Exercise directions
Please reproduce the entries exactly as they appear below, but not the pictures.

Listed records
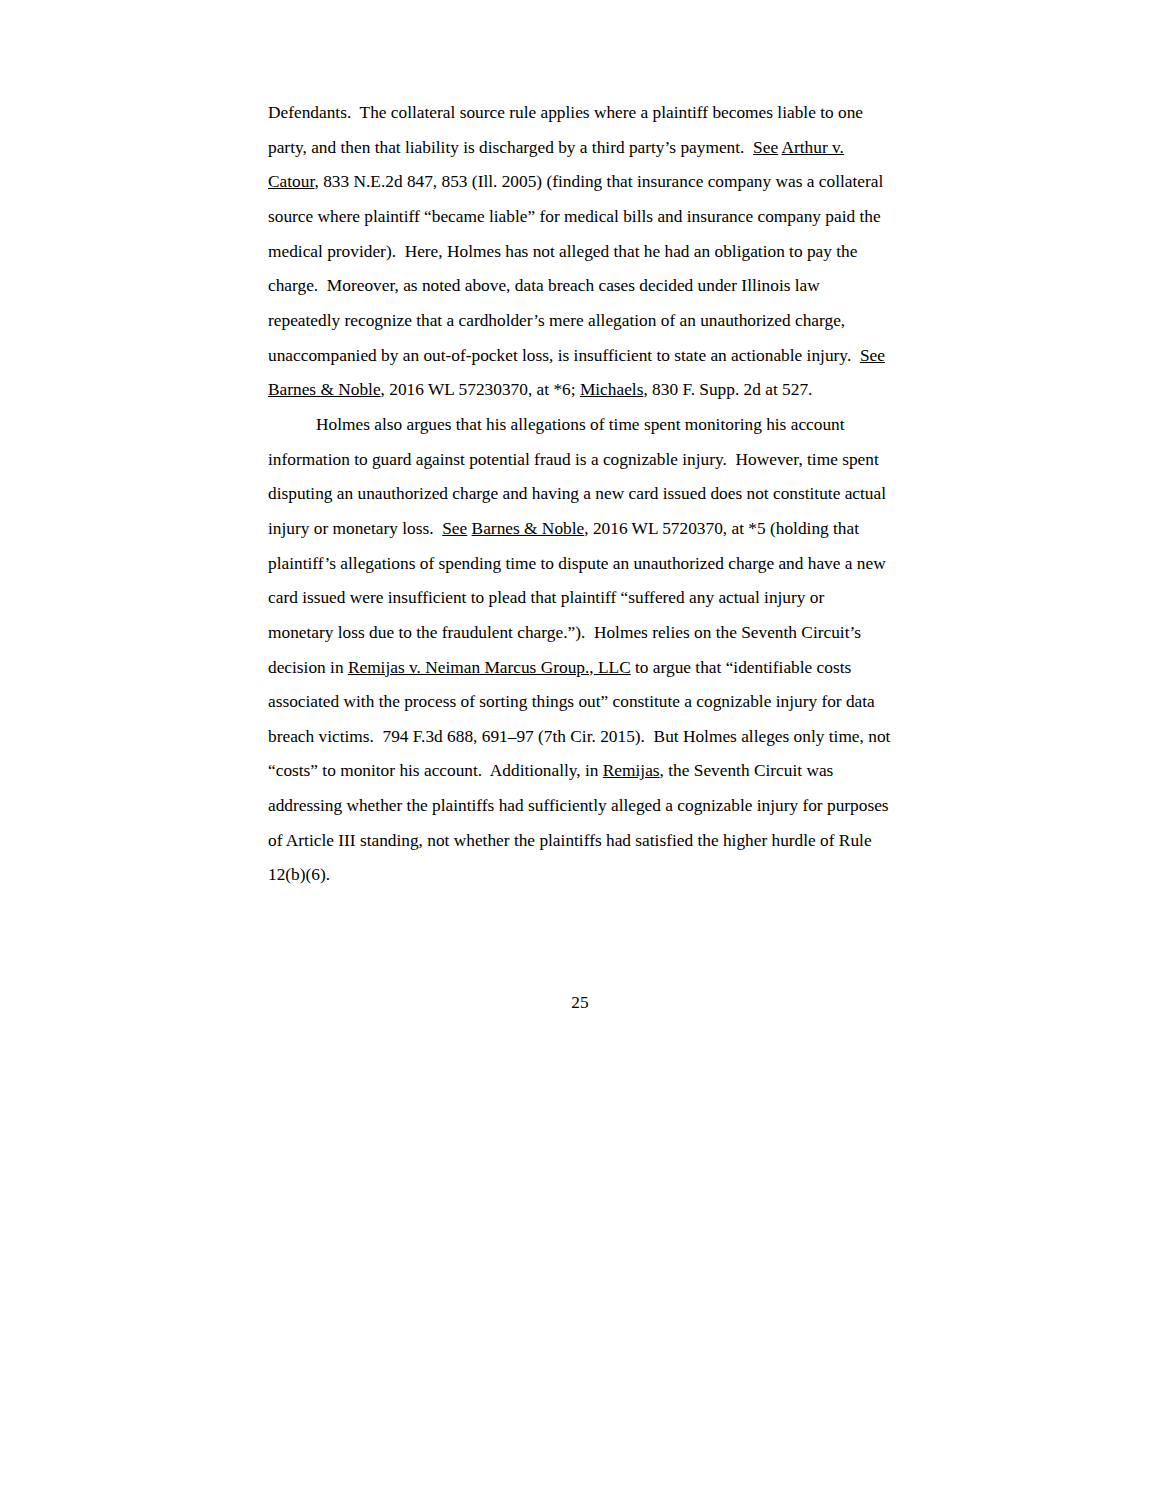Defendants. The collateral source rule applies where a plaintiff becomes liable to one party, and then that liability is discharged by a third party’s payment. See Arthur v. Catour, 833 N.E.2d 847, 853 (Ill. 2005) (finding that insurance company was a collateral source where plaintiff “became liable” for medical bills and insurance company paid the medical provider). Here, Holmes has not alleged that he had an obligation to pay the charge. Moreover, as noted above, data breach cases decided under Illinois law repeatedly recognize that a cardholder’s mere allegation of an unauthorized charge, unaccompanied by an out-of-pocket loss, is insufficient to state an actionable injury. See Barnes & Noble, 2016 WL 57230370, at *6; Michaels, 830 F. Supp. 2d at 527.
Holmes also argues that his allegations of time spent monitoring his account information to guard against potential fraud is a cognizable injury. However, time spent disputing an unauthorized charge and having a new card issued does not constitute actual injury or monetary loss. See Barnes & Noble, 2016 WL 5720370, at *5 (holding that plaintiff’s allegations of spending time to dispute an unauthorized charge and have a new card issued were insufficient to plead that plaintiff “suffered any actual injury or monetary loss due to the fraudulent charge.”). Holmes relies on the Seventh Circuit’s decision in Remijas v. Neiman Marcus Group., LLC to argue that “identifiable costs associated with the process of sorting things out” constitute a cognizable injury for data breach victims. 794 F.3d 688, 691–97 (7th Cir. 2015). But Holmes alleges only time, not “costs” to monitor his account. Additionally, in Remijas, the Seventh Circuit was addressing whether the plaintiffs had sufficiently alleged a cognizable injury for purposes of Article III standing, not whether the plaintiffs had satisfied the higher hurdle of Rule 12(b)(6).
25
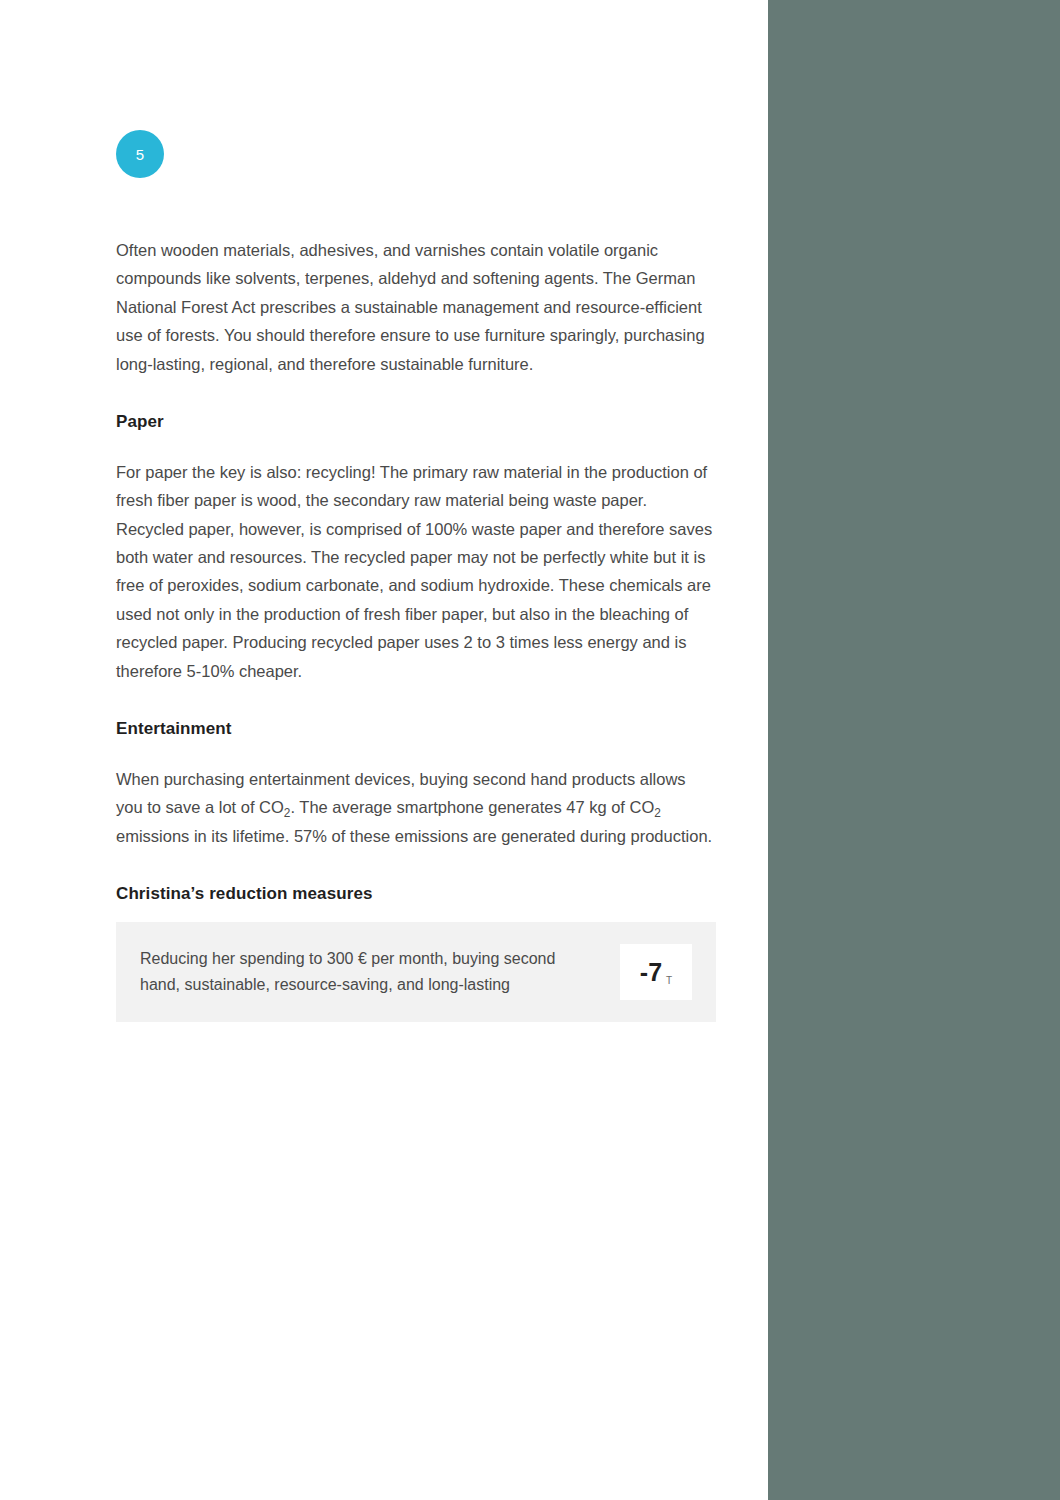5
Often wooden materials, adhesives, and varnishes contain volatile organic compounds like solvents, terpenes, aldehyd and softening agents. The German National Forest Act prescribes a sustainable management and resource-efficient use of forests. You should therefore ensure to use furniture sparingly, purchasing long-lasting, regional, and therefore sustainable furniture.
Paper
For paper the key is also: recycling! The primary raw material in the production of fresh fiber paper is wood, the secondary raw material being waste paper. Recycled paper, however, is comprised of 100% waste paper and therefore saves both water and resources. The recycled paper may not be perfectly white but it is free of peroxides, sodium carbonate, and sodium hydroxide. These chemicals are used not only in the production of fresh fiber paper, but also in the bleaching of recycled paper. Producing recycled paper uses 2 to 3 times less energy and is therefore 5-10% cheaper.
Entertainment
When purchasing entertainment devices, buying second hand products allows you to save a lot of CO2. The average smartphone generates 47 kg of CO2 emissions in its lifetime. 57% of these emissions are generated during production.
Christina’s reduction measures
Reducing her spending to 300 € per month, buying second hand, sustainable, resource-saving, and long-lasting
-7 T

Task solution
Defendants. The collateral source rule applies where a plaintiff becomes liable to one party, and then that liability is discharged by a third party’s payment. See Arthur v. Catour, 833 N.E.2d 847, 853 (Ill. 2005) (finding that insurance company was a collateral source where plaintiff “became liable” for medical bills and insurance company paid the medical provider). Here, Holmes has not alleged that he had an obligation to pay the charge. Moreover, as noted above, data breach cases decided under Illinois law repeatedly recognize that a cardholder’s mere allegation of an unauthorized charge, unaccompanied by an out-of-pocket loss, is insufficient to state an actionable injury. See Barnes & Noble, 2016 WL 57230370, at *6; Michaels, 830 F. Supp. 2d at 527.
Holmes also argues that his allegations of time spent monitoring his account information to guard against potential fraud is a cognizable injury. However, time spent disputing an unauthorized charge and having a new card issued does not constitute actual injury or monetary loss. See Barnes & Noble, 2016 WL 5720370, at *5 (holding that plaintiff’s allegations of spending time to dispute an unauthorized charge and have a new card issued were insufficient to plead that plaintiff “suffered any actual injury or monetary loss due to the fraudulent charge.”). Holmes relies on the Seventh Circuit’s decision in Remijas v. Neiman Marcus Group., LLC to argue that “identifiable costs associated with the process of sorting things out” constitute a cognizable injury for data breach victims. 794 F.3d 688, 691–97 (7th Cir. 2015). But Holmes alleges only time, not “costs” to monitor his account. Additionally, in Remijas, the Seventh Circuit was addressing whether the plaintiffs had sufficiently alleged a cognizable injury for purposes of Article III standing, not whether the plaintiffs had satisfied the higher hurdle of Rule 12(b)(6).
25
5
Often wooden materials, adhesives, and varnishes contain volatile organic compounds like solvents, terpenes, aldehyd and softening agents. The German National Forest Act prescribes a sustainable management and resource-efficient use of forests. You should therefore ensure to use furniture sparingly, purchasing long-lasting, regional, and therefore sustainable furniture.
Paper
For paper the key is also: recycling! The primary raw material in the production of fresh fiber paper is wood, the secondary raw material being waste paper. Recycled paper, however, is comprised of 100% waste paper and therefore saves both water and resources. The recycled paper may not be perfectly white but it is free of peroxides, sodium carbonate, and sodium hydroxide. These chemicals are used not only in the production of fresh fiber paper, but also in the bleaching of recycled paper. Producing recycled paper uses 2 to 3 times less energy and is therefore 5-10% cheaper.
Entertainment
When purchasing entertainment devices, buying second hand products allows you to save a lot of CO2. The average smartphone generates 47 kg of CO2 emissions in its lifetime. 57% of these emissions are generated during production.
Christina’s reduction measures
Reducing her spending to 300 € per month, buying second hand, sustainable, resource-saving, and long-lasting
-7 T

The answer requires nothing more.